Et comme aux Trans une déception ne va jamais sans une bonne surprise, de retour au hall 8 et complètement par hasard, c’est la jeune black Lizzo que nous prenons en pleine face. Hip-hop ou R’n’B, l’un et l’autre sûrement, peu importe, puisque nous sommes immédiatement noyés sous le flot redoutable et la gestuelle explicite de la chanteuse de Minneapolis, caracolant sur les basses accidentées flirtant parfois avec le dubstep d’une jolie comparse à chapka. Girl power. Une musique pour les hanches, sûr. Mais Lizzo ne se contente pas de remuer le popotin. Sa musique est non seulement efficace et énergique, mais aussi variée, passant avec la même maîtrise du rap hardcore au chant mélodique, et non dénuée de style. On oubliera le bonhomme invité à quitter le public pour venir danser sur scène (probablement sélectionné par le staff, rapidement déshabillé-remué-rhabillé-remballé par l’artiste) : peut-être voulut-elle nous faire plaisir, ce fut sans intérêt. Ce qu’il faut retenir : l’album solo de Lizzo date de 2013, et s’appelle Lizzobangers.
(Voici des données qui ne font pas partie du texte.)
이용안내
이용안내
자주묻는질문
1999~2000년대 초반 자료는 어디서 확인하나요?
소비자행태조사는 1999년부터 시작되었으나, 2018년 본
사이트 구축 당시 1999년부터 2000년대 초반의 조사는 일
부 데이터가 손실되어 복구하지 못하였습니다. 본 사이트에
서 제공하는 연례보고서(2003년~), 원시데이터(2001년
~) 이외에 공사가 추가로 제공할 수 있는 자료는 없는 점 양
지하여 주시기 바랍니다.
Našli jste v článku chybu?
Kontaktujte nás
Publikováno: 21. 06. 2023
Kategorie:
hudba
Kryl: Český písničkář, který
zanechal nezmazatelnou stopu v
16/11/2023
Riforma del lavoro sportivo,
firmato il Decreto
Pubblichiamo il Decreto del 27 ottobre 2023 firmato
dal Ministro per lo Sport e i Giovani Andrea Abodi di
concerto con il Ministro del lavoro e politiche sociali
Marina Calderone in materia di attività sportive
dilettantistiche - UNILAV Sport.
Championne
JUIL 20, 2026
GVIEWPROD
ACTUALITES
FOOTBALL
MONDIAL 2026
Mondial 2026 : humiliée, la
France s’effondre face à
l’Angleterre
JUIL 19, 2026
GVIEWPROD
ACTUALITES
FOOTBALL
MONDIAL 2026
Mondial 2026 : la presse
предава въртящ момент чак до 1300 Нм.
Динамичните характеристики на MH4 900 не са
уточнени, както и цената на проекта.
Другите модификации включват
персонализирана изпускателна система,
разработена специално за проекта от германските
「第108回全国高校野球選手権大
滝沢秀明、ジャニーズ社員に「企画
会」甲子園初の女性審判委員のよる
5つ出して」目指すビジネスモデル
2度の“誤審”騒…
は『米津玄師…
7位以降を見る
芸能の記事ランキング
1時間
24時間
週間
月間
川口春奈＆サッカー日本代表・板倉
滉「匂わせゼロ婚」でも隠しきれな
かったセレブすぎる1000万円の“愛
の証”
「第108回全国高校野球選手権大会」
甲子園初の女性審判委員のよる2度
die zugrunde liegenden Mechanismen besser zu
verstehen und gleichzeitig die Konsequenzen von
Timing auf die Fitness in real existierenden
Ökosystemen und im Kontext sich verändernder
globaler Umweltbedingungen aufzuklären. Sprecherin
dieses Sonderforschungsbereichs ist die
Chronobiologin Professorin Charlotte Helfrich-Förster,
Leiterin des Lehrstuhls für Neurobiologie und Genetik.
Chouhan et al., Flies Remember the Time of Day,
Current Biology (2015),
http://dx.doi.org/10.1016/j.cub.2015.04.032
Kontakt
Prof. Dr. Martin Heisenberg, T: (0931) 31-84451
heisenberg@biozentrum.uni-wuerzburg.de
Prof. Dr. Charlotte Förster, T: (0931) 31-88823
L'intégralité du concert de Lizzo, disponible en vidéo grâce à Arte Live Web
 

2h du matin et nous approchons tranquillement de la fin. Too Many Zooz, impeccable brass band minimaliste, enflamme le hall 8 à la suite de leur concitoyenne. Ayant déjà remué devant eux sans les connaître le jour même près des Champs Libres, on se prend à se demander si la rue, qu’ils écument régulièrement, n’est pas davantage pour le trio un terrain approprié qu’un vaste hall bondé qui vibre. Un fort honnête burger et plusieurs gros-sons-qui-tapent-sans-accrocher plus tard, nous terminons devant Awesome Tapes from Africa. Le projet du DJ Brian Shimkovitz, également décliné sur blog et label, est aussi précieux que transparent, puisqu’il consiste à accumuler pour nous les offrir les perles souvent méconnues de la musique populaire du continent noir. Mais avouons-le : les jambes sont lourdes à 5h du matin, et le set est farouchement orienté dance. Nouvelle bouffée de nostalgie pour la vie étudiante – travailler, ça craint. Nous quittons le parc sur les échos classiques des cuivres de Fela, et dans l’attente de l’édition prochaine.